Does that make sense or am I overlooking something?

tomp · November 15, 2022, 12:44pm

In that case lxc file [pull|mount] will be the only “supported” way of accessing files.

See How to access files in an instance - LXD documentation

Because LXD provides its services over a (potentially remote) API, we do not offer any supported way of mounting the local volumes on the local system.

Of course you are free to do so anyway (with the caveat that the specific underyling volume names may change in the future, although unlikely)

tomp · November 15, 2022, 12:48pm

LXD does have the concept of doing a --refresh copy of an instance to another LXD server too.
Combined with snapshots, this can make periodically taking an off-machine backup more efficient, as only the differences will be copied.

vic-t · November 15, 2022, 12:50pm

That makes sense…

Is there any way you know of to use “lxc file mount” and then access the files right away, i.e. from a script? If yes, that would solve all my issues, I believe…

And yes, I guess that in my specific use case, I may end up doing just that. Not very “LXD-y” but it should work.

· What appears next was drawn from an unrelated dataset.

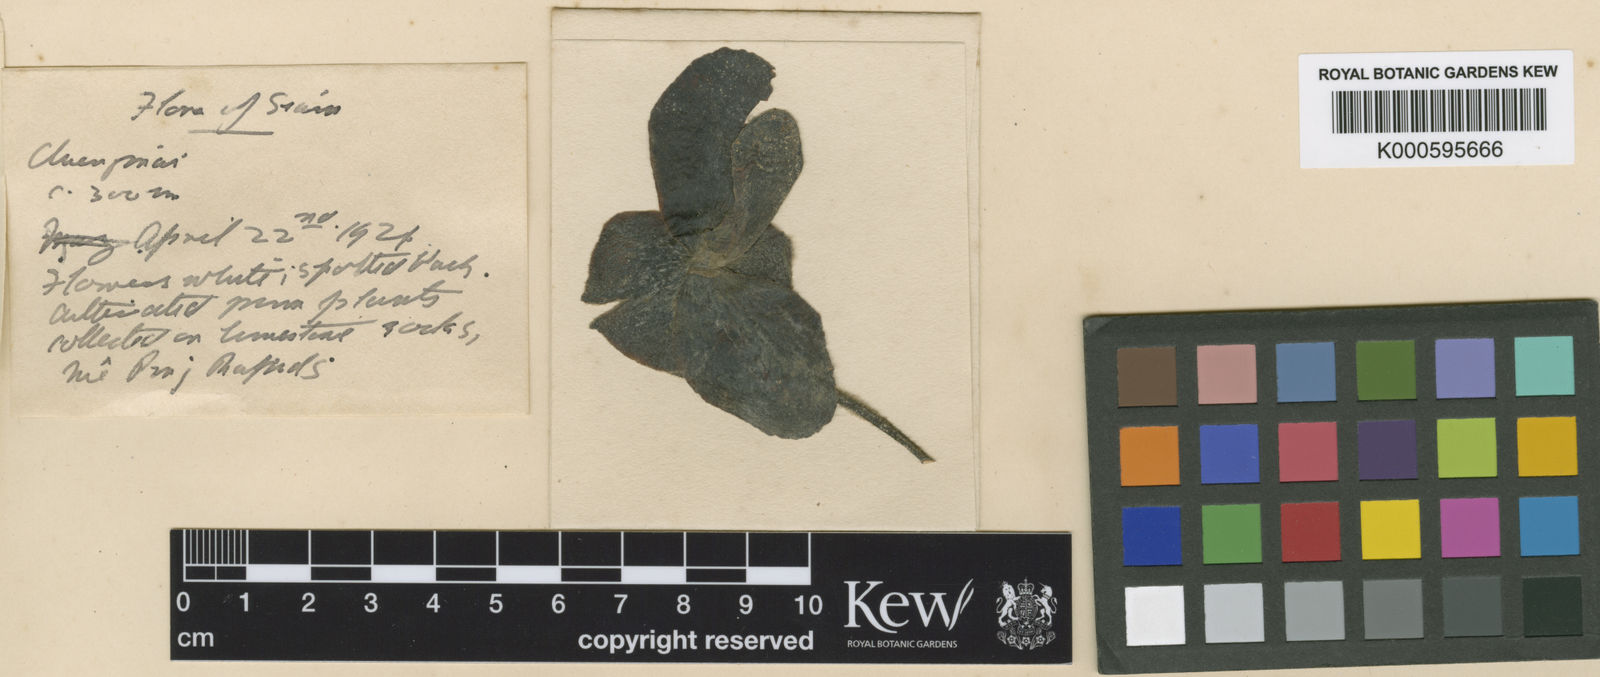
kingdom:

TBH, I haven’t worked with remote LXD servers yet. I agree it’s an elegant solution but more costly and complex.

By the way, any reason you’re not in favor of mounting local directories read-write to the container?

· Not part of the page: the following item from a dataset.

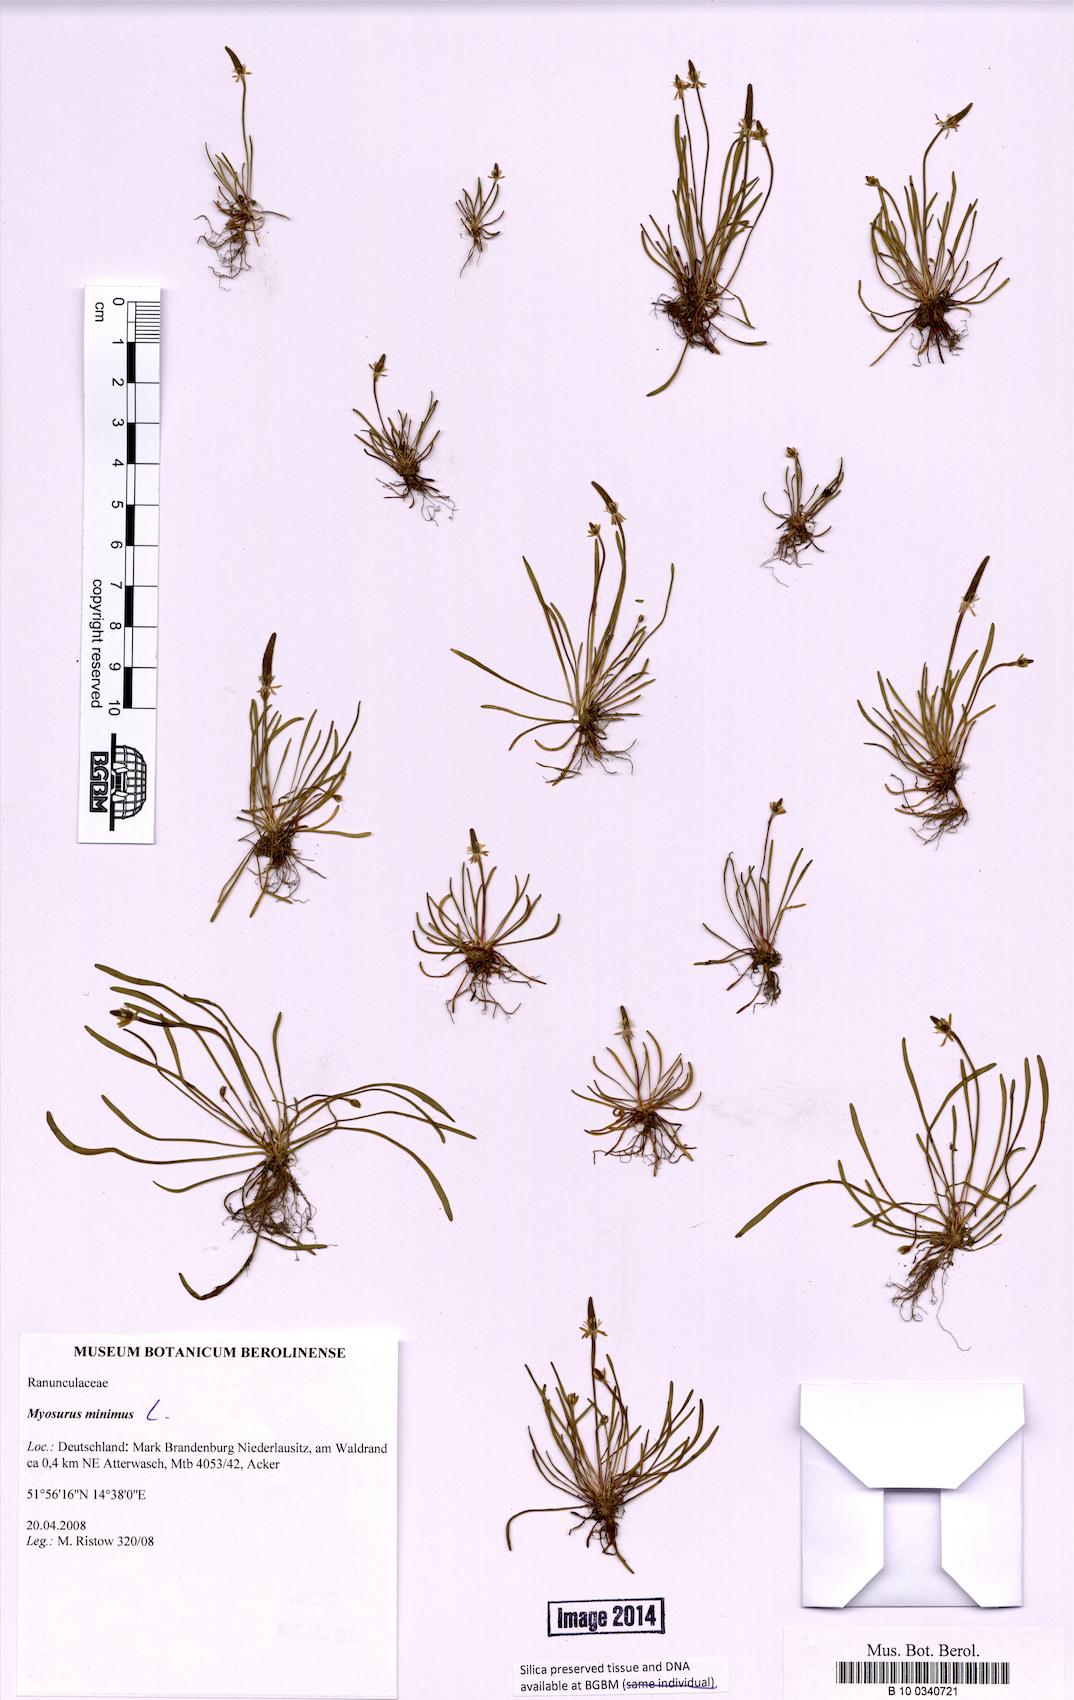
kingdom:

tomp · November 15, 2022, 12:51pm

I don’t follow what you mean by that approach?

tomp · November 15, 2022, 12:52pm

You can run that command in the background by starting it with & and capturing the pid with $1 and then killing it when you’re done.

Something like:

#!/bin/bash
set -ex

lxc file mount c1/ /home/user/foo &
pid=$!
#Wait for mount to occur
sleep 1
ls /home/user/foo
kill $pid

vic-t · November 15, 2022, 12:53pm

I mean, instead of creating a LXD volume and mounting it in the container, mount a directory from the host, i.e.

lxc config device add c1 foo disk source=/home path=/home

Only thing here is that you have to make sure that uid and gid mapping work out…

tomp · November 15, 2022, 12:53pm

Sure you could do that too.
But that would get as unwieldy as custom volumes if you have lots of sub-directories (which it sounds like you do).

vic-t · November 15, 2022, 12:54pm

Oh, I believe that may be the solution here… I’ll try this out and report back, thanks!

vic-t · November 15, 2022, 12:58pm

Not sure it would. The way I look a this, I could create, on the host, directories for each container, so something like:

/cdata/c1
/cdata/c2
/cdata/c3

Then, within each of these directories, I’d prepare subdirectories that could be put in the right place, for example

/cdata/c1/data to be mounted in c1-rootfs/var/x1, and so on.

So, I may end up with multiple volumes of type disk in the container but they are all under /cdata on the host. So, that’s all I’d have to back up to back up the data to all my containers.

Again, do let me know if you see problems in this approach.

tomp · November 15, 2022, 1:00pm

I’ve updated my post with an example script.

tomp · November 15, 2022, 1:02pm

Yes I see. You could achieve the same effect by using a dir storage pool for each container’s custom volumes with a custom source=/cdata/c1 and then all of the custom volumes would be created inside that directory.

vic-t · November 15, 2022, 2:02pm

So, I changed my backup script, adding your lines to it, and it all works like a charm. And it’s perfect for my use case, so much cleaner and easier than all the other options we discussed. Thanks a lot for your support, @tomp

tomp · November 15, 2022, 2:10pm

Excellent!

vic-t · November 16, 2022, 8:19pm

I realize one major downside of the solution using lxc file mount. Unless you’re shutting down the container before running the command (which works fine, by the way), you may end up accessing data that is currently in use, being changed.

When I used to work directly on a storage driver level, i.e. lvm, I was always working with snapshots so I could leave the instance running and still access every file safely. Quite convenient.

Seeing as how lxc file mount works on a shut down system, is there a way to get it to work on a snapshot? If not, is this a realistic feature request or would that be too complex?